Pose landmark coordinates
Content starts

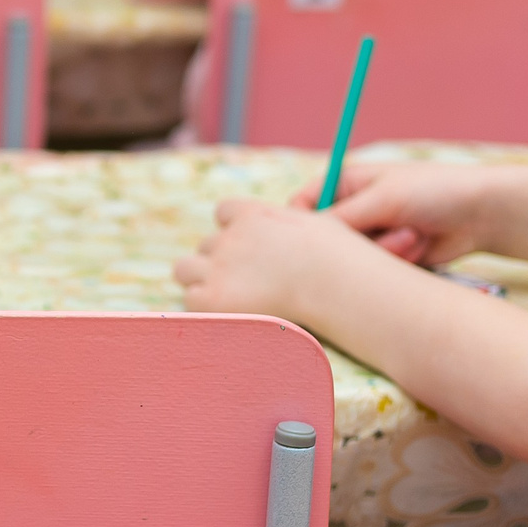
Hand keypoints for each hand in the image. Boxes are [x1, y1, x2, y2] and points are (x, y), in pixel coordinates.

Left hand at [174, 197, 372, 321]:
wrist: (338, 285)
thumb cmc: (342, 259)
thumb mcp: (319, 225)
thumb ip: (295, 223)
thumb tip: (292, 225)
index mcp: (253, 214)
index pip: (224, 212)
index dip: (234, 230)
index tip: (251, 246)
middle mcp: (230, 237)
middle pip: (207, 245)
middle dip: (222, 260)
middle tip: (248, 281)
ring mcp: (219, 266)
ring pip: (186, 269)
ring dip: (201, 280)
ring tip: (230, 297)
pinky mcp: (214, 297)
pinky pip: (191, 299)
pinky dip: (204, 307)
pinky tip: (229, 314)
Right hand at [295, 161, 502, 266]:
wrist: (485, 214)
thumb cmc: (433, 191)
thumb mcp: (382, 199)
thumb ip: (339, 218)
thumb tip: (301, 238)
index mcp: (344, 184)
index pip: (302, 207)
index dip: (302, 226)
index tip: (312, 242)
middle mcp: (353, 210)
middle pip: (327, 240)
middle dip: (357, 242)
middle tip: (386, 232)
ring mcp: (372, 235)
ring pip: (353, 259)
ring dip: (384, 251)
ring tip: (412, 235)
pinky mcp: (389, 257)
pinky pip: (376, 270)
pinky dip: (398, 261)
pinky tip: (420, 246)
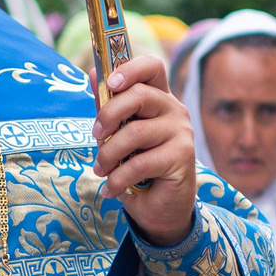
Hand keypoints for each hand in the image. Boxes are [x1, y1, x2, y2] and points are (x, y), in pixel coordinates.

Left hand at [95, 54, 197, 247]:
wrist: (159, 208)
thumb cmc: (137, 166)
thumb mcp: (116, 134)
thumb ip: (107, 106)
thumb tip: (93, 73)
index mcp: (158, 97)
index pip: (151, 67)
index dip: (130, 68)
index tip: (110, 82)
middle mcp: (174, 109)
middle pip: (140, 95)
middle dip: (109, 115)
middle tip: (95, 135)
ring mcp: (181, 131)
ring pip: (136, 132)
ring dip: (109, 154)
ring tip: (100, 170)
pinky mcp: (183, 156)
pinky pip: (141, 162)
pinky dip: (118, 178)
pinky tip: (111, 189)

Content ends

(WHAT YOU SHOULD DO)
Retype the entries above exactly, starting at their first line and ending with the line that holds "thumb tip: (292, 225)"; pictures stay out.

(ANSWER TO THIS EXERCISE)
Hand keypoints for each hand in the image. Boxes are [x1, y1, x2, y2] and points are (x, y), in pixel coordinates.

Left hand at [174, 197, 372, 321]:
wrist: (338, 285)
thumb cmc: (342, 259)
thumb mcp: (319, 225)
thumb ip: (295, 223)
thumb tip: (292, 225)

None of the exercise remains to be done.